> **REQUIRED WORK**
Copy the lines of the data below word for word, starting with the line that contains "phylum: Arthropoda" and going on through the end of the data. Leave the pictures out of your answer.

> **DATA FOR THIS EXERCISE**
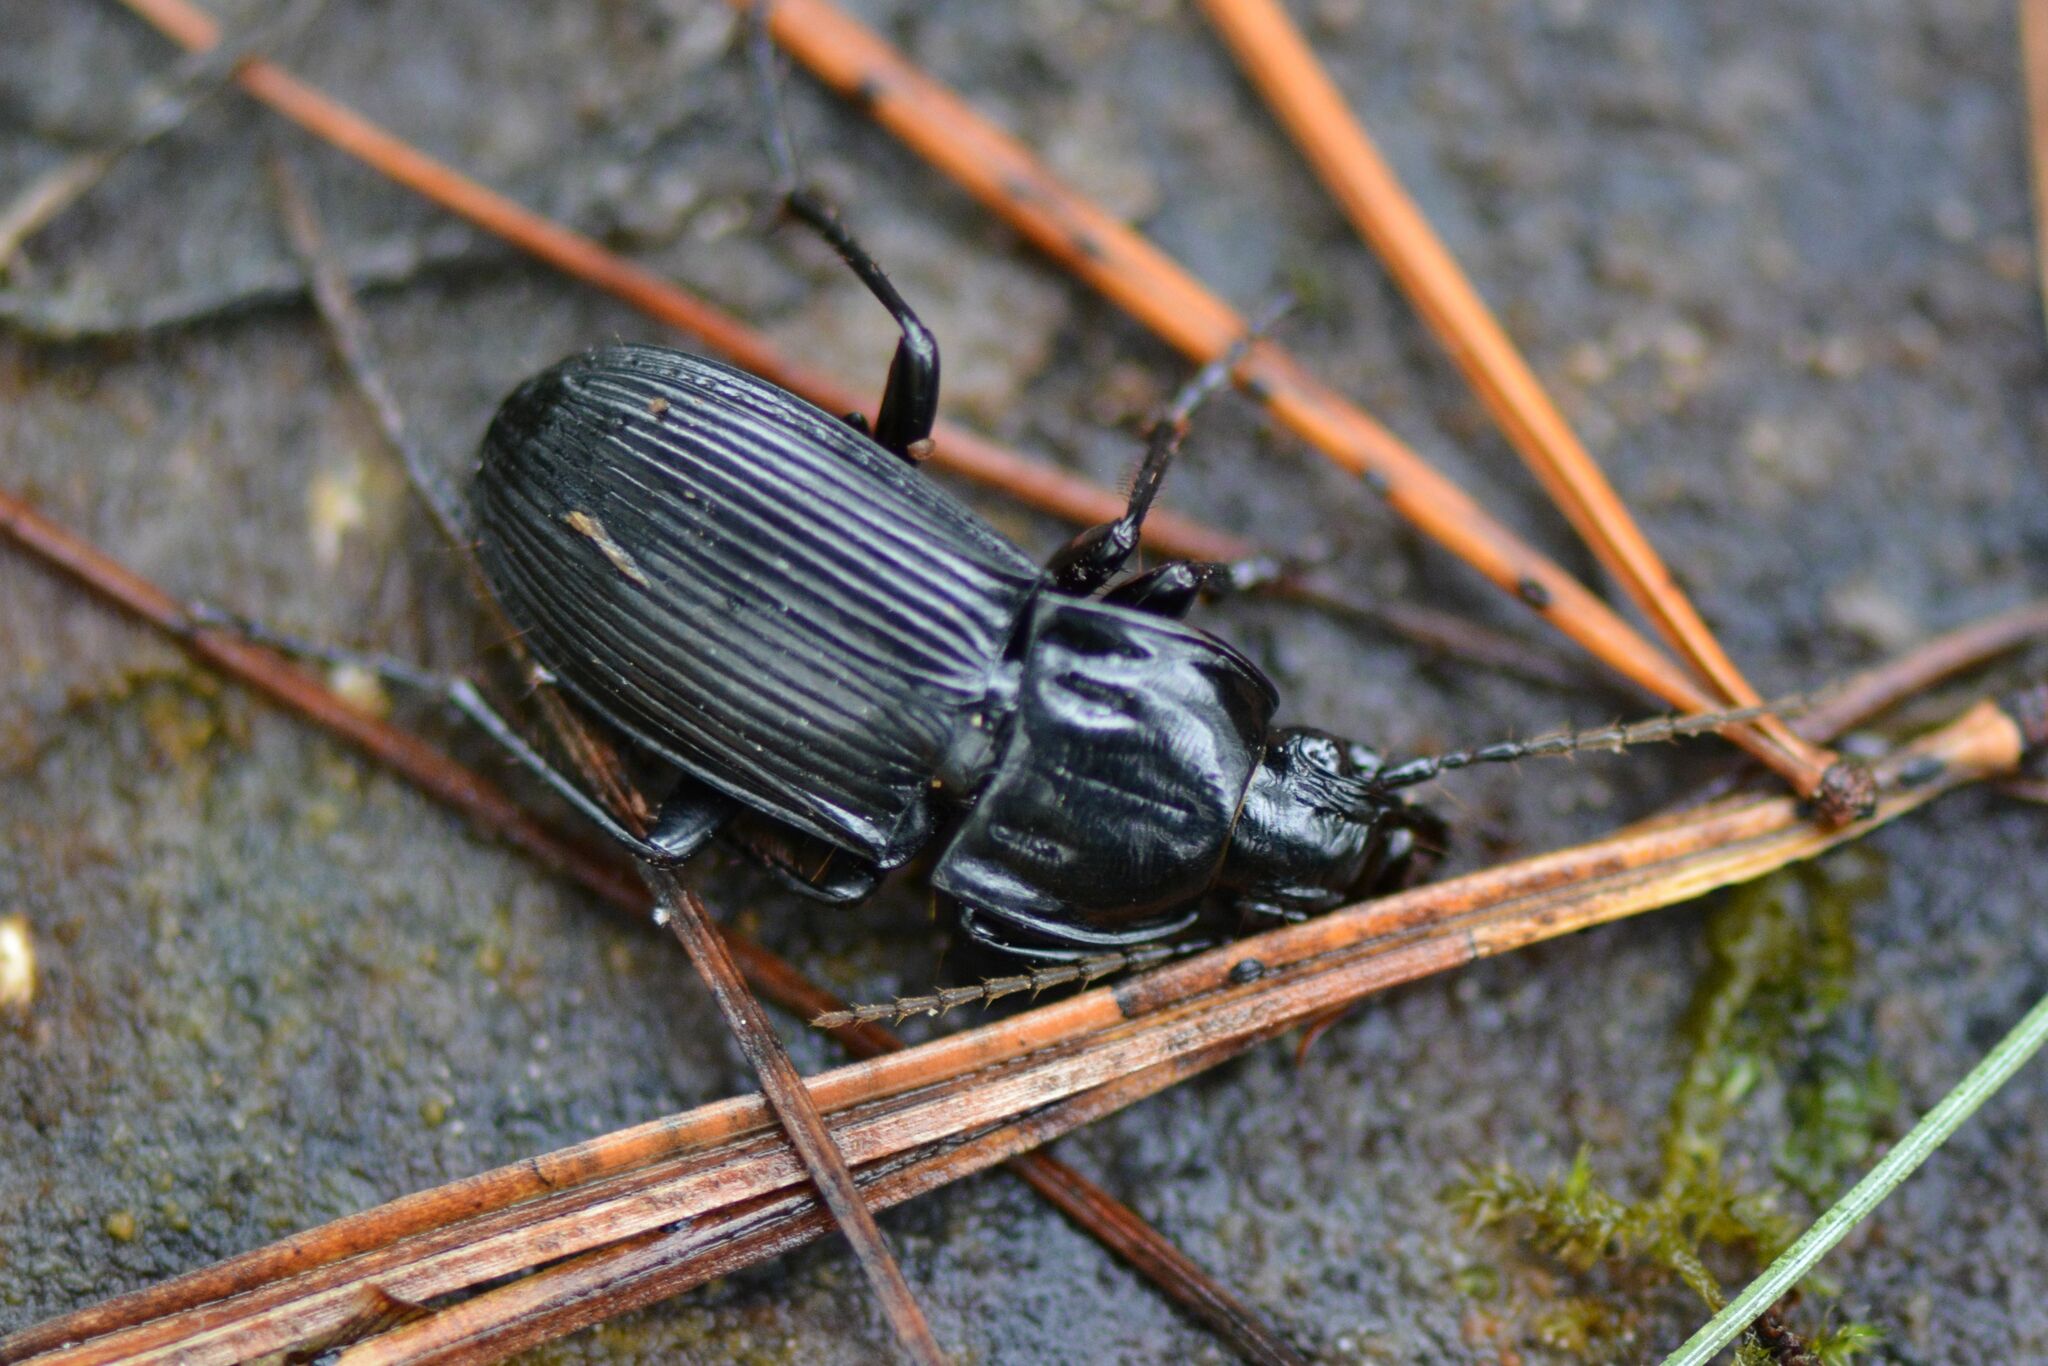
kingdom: Animalia
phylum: Arthropoda
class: Insecta
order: Coleoptera
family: Carabidae
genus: Abax
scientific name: Abax parallelepipedus
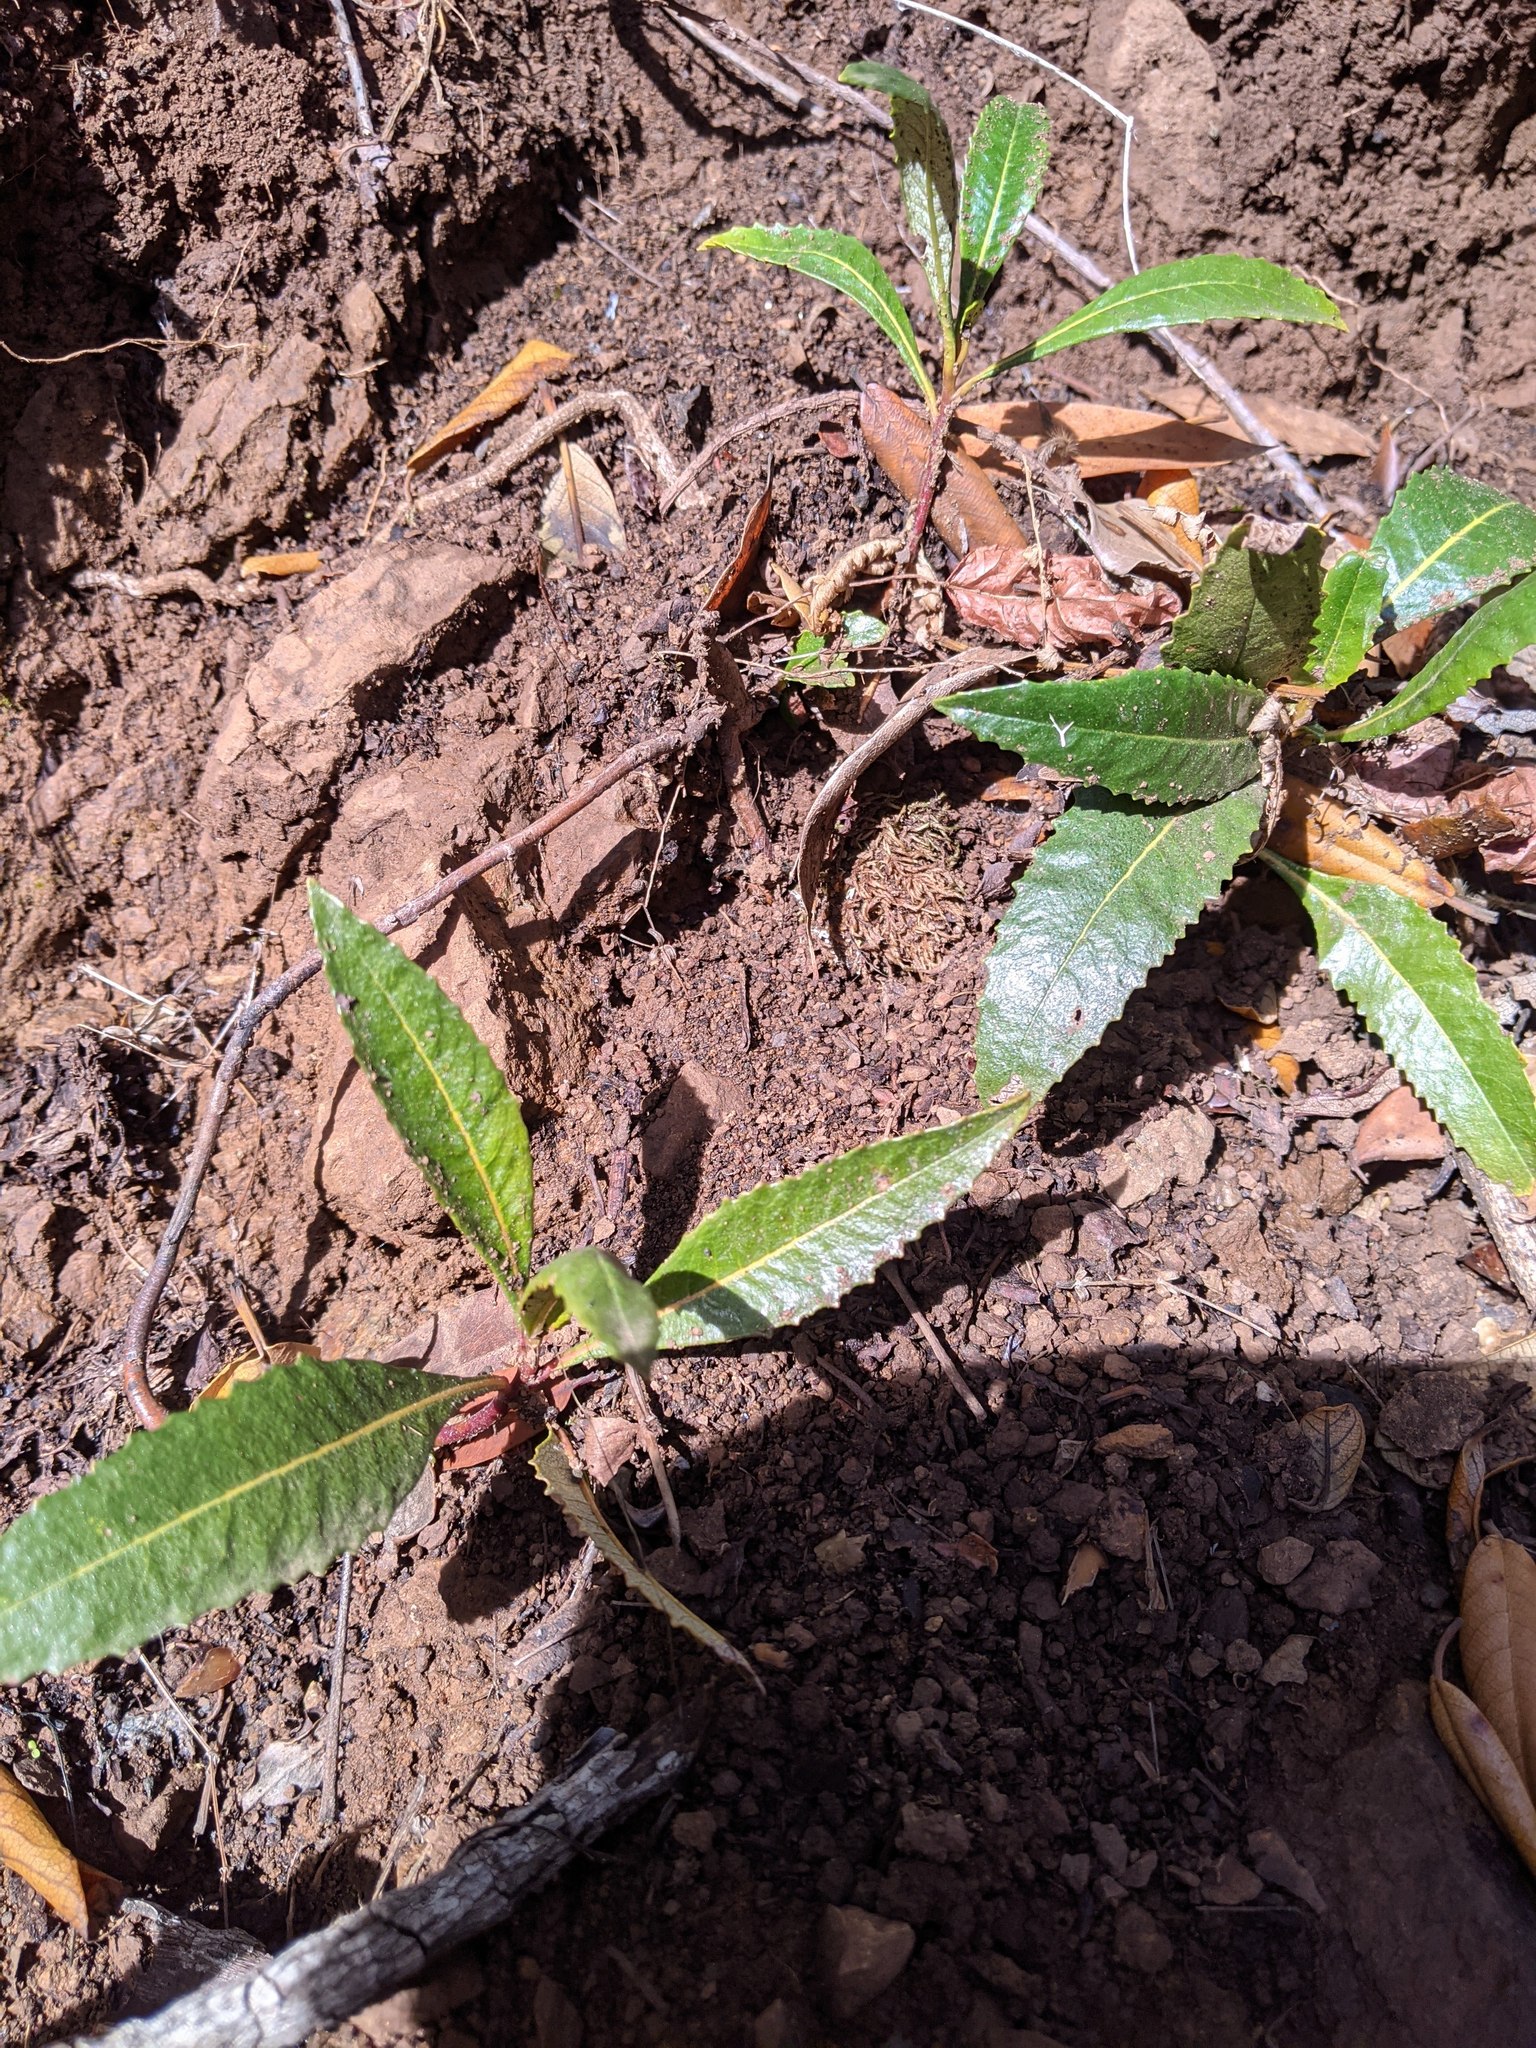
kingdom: Plantae
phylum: Tracheophyta
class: Magnoliopsida
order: Boraginales
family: Namaceae
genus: Eriodictyon
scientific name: Eriodictyon californicum
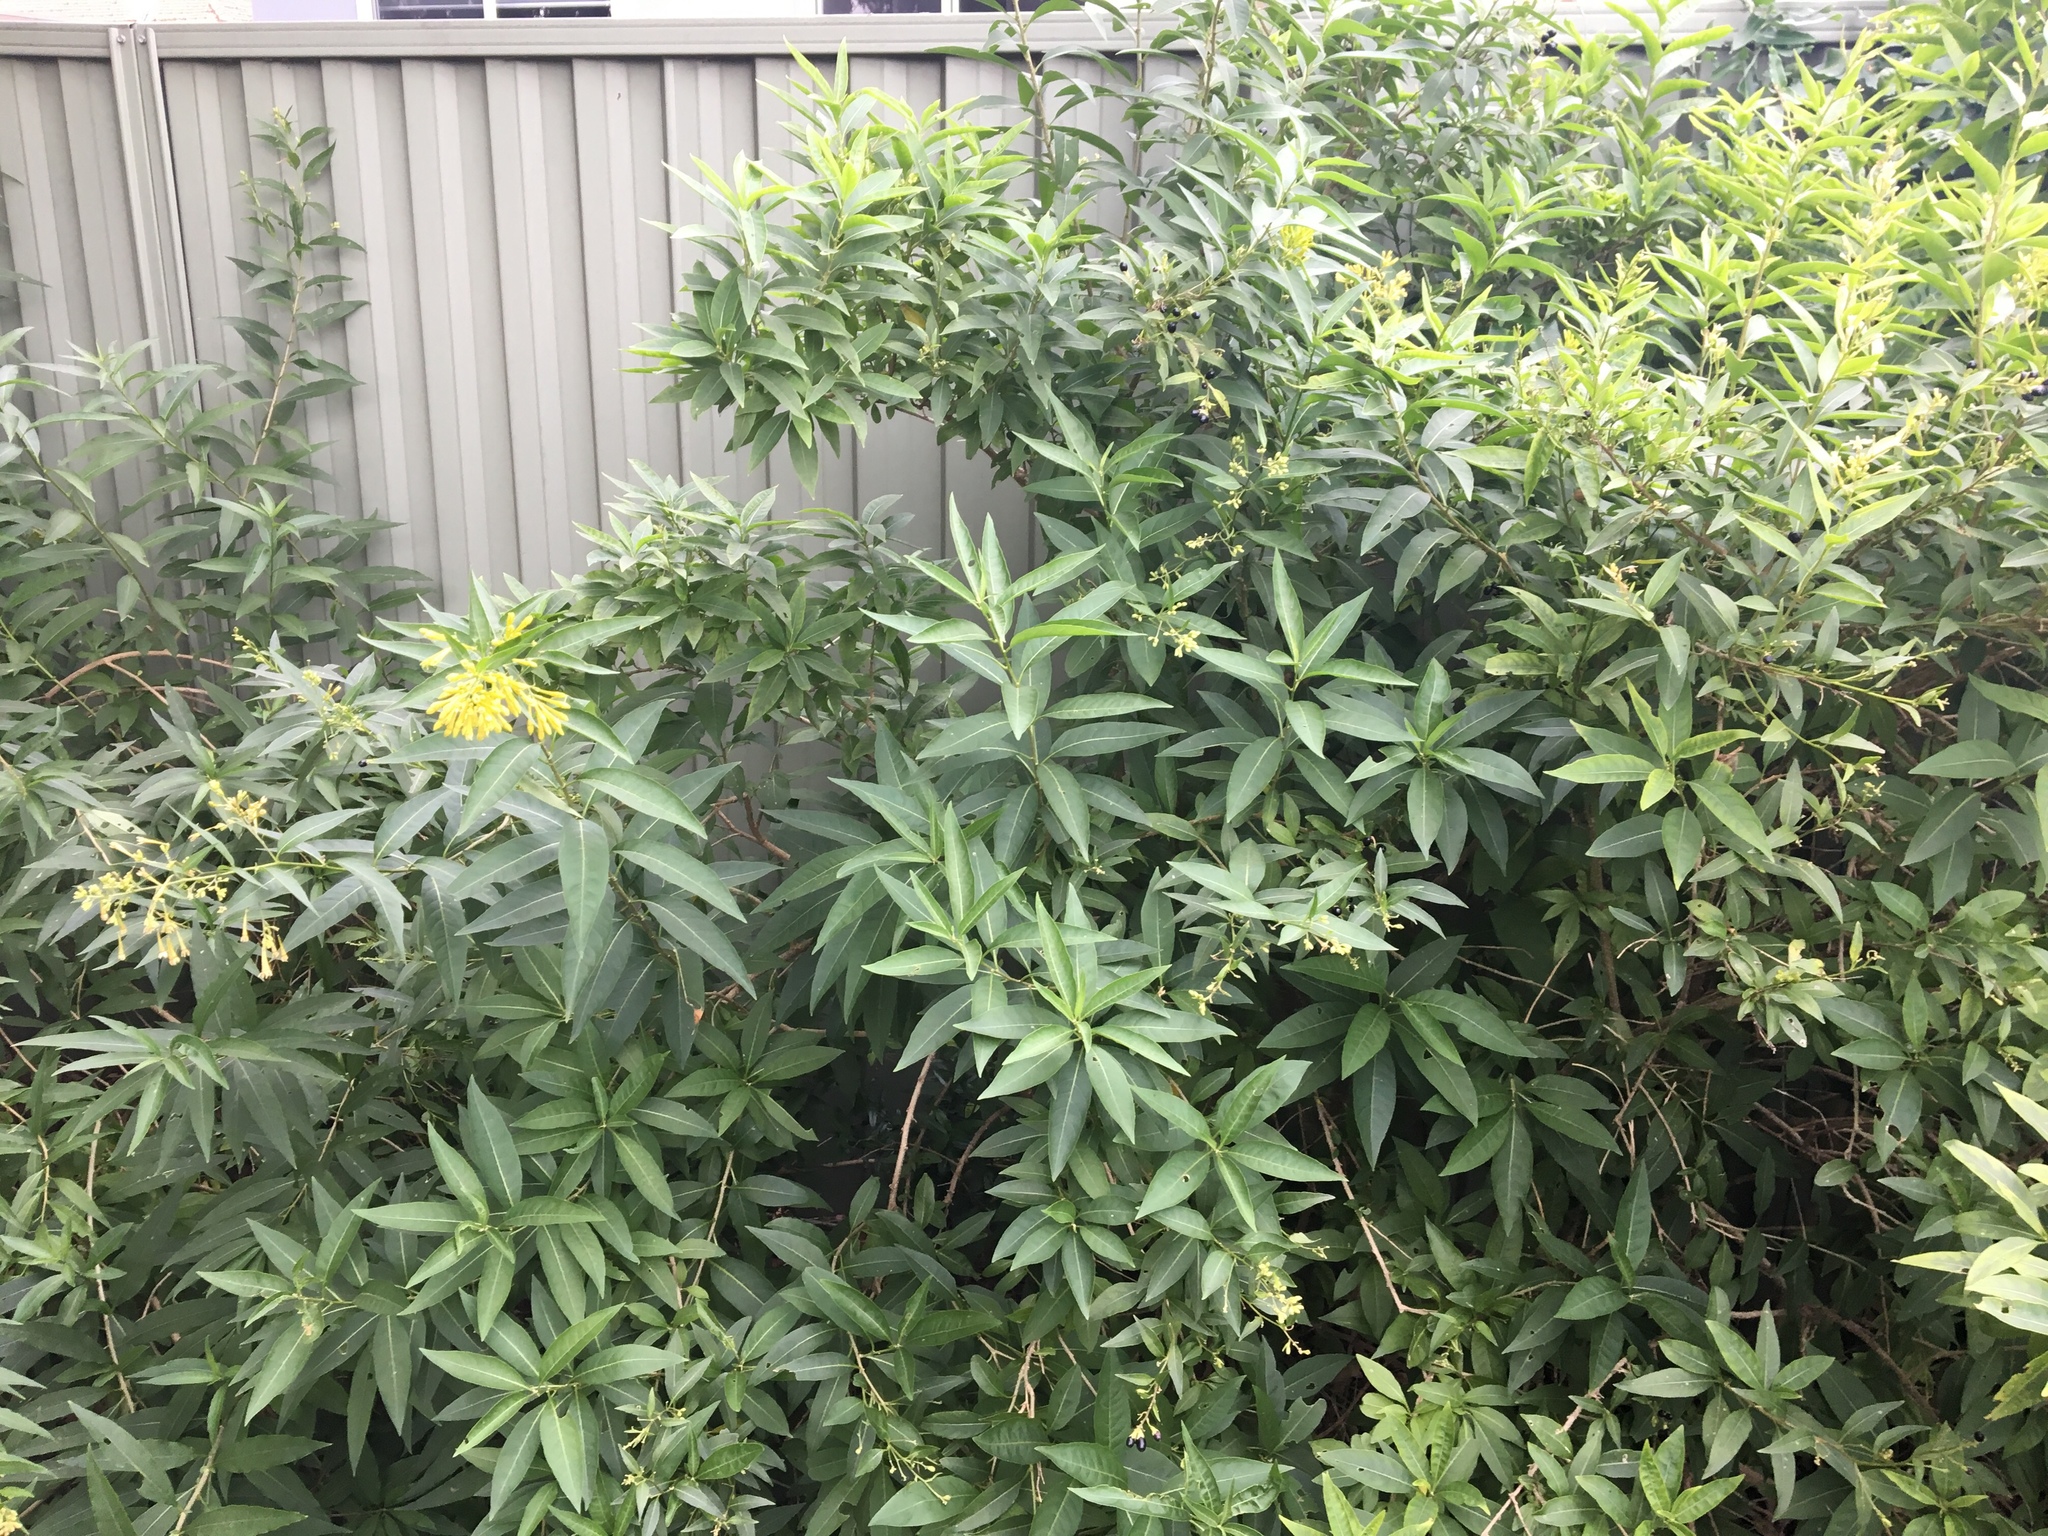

> **EXERCISE ANSWER**
phylum: Arthropoda
class: Insecta
order: Coleoptera
family: Carabidae
genus: Abax
scientific name: Abax parallelepipedus
kingdom: Plantae
phylum: Tracheophyta
class: Magnoliopsida
order: Boraginales
family: Namaceae
genus: Eriodictyon
scientific name: Eriodictyon californicum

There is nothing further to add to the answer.